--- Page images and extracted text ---
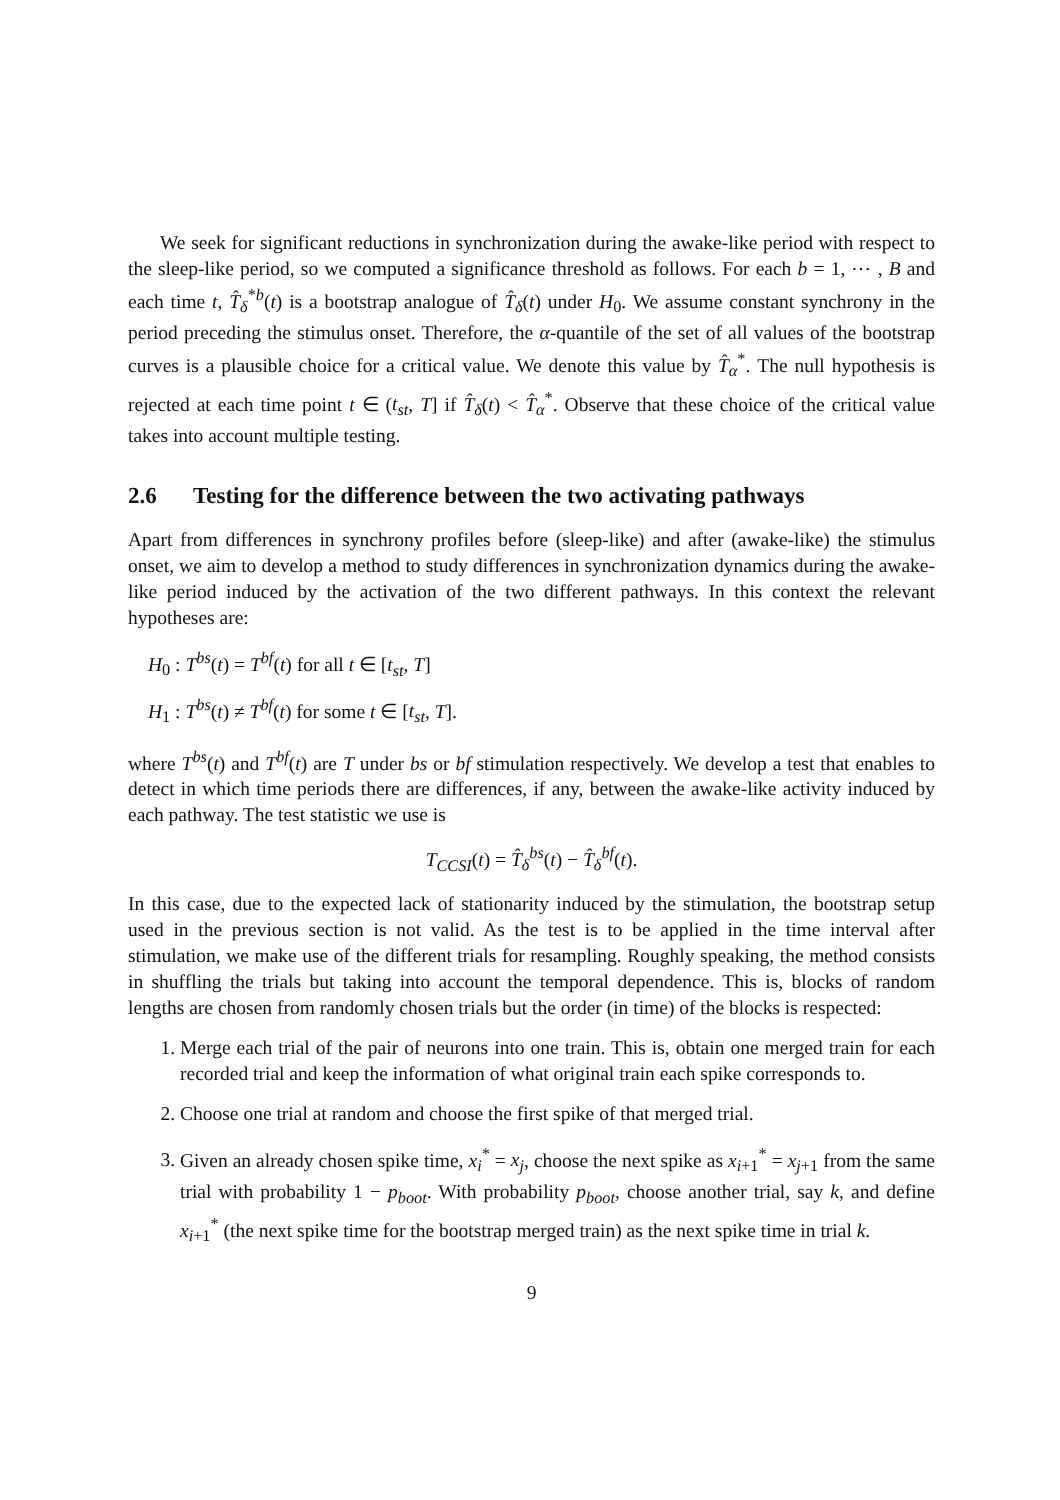We seek for significant reductions in synchronization during the awake-like period with respect to the sleep-like period, so we computed a significance threshold as follows. For each b = 1, ⋯ , B and each time t, T̂<sub>δ</sub><sup>*b</sup>(t) is a bootstrap analogue of T̂<sub>δ</sub>(t) under H<sub>0</sub>. We assume constant synchrony in the period preceding the stimulus onset. Therefore, the α-quantile of the set of all values of the bootstrap curves is a plausible choice for a critical value. We denote this value by T̂<sub>α</sub><sup>*</sup>. The null hypothesis is rejected at each time point t ∈ (t<sub>st</sub>, T] if T̂<sub>δ</sub>(t) < T̂<sub>α</sub><sup>*</sup>. Observe that these choice of the critical value takes into account multiple testing.
2.6 Testing for the difference between the two activating pathways
Apart from differences in synchrony profiles before (sleep-like) and after (awake-like) the stimulus onset, we aim to develop a method to study differences in synchronization dynamics during the awake-like period induced by the activation of the two different pathways. In this context the relevant hypotheses are:
H<sub>0</sub> : T<sup>bs</sup>(t) = T<sup>bf</sup>(t) for all t ∈ [t<sub>st</sub>, T]
H<sub>1</sub> : T<sup>bs</sup>(t) ≠ T<sup>bf</sup>(t) for some t ∈ [t<sub>st</sub>, T].
where T<sup>bs</sup>(t) and T<sup>bf</sup>(t) are T under bs or bf stimulation respectively. We develop a test that enables to detect in which time periods there are differences, if any, between the awake-like activity induced by each pathway. The test statistic we use is
T<sub>CCSI</sub>(t) = T̂<sub>δ</sub><sup>bs</sup>(t) − T̂<sub>δ</sub><sup>bf</sup>(t).
In this case, due to the expected lack of stationarity induced by the stimulation, the bootstrap setup used in the previous section is not valid. As the test is to be applied in the time interval after stimulation, we make use of the different trials for resampling. Roughly speaking, the method consists in shuffling the trials but taking into account the temporal dependence. This is, blocks of random lengths are chosen from randomly chosen trials but the order (in time) of the blocks is respected:
1. Merge each trial of the pair of neurons into one train. This is, obtain one merged train for each recorded trial and keep the information of what original train each spike corresponds to.
2. Choose one trial at random and choose the first spike of that merged trial.
3. Given an already chosen spike time, x<sub>i</sub><sup>*</sup> = x<sub>j</sub>, choose the next spike as x<sub>i+1</sub><sup>*</sup> = x<sub>j+1</sub> from the same trial with probability 1 − p<sub>boot</sub>. With probability p<sub>boot</sub>, choose another trial, say k, and define x<sub>i+1</sub><sup>*</sup> (the next spike time for the bootstrap merged train) as the next spike time in trial k.
9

--- EXERCISE AIM ---
Find the word "choose" in the data and copy out each line where it turns up.

--- TASK OUTPUT ---
2. Choose one trial at random and choose the first spike of that merged trial.
3. Given an already chosen spike time, x<sub>i</sub><sup>*</sup> = x<sub>j</sub>, choose the next spike as x<sub>i+1</sub><sup>*</sup> = x<sub>j+1</sub> from the same trial with probability 1 − p<sub>boot</sub>. With probability p<sub>boot</sub>, choose another trial, say k, and define x<sub>i+1</sub><sup>*</sup> (the next spike time for the bootstrap merged train) as the next spike time in trial k.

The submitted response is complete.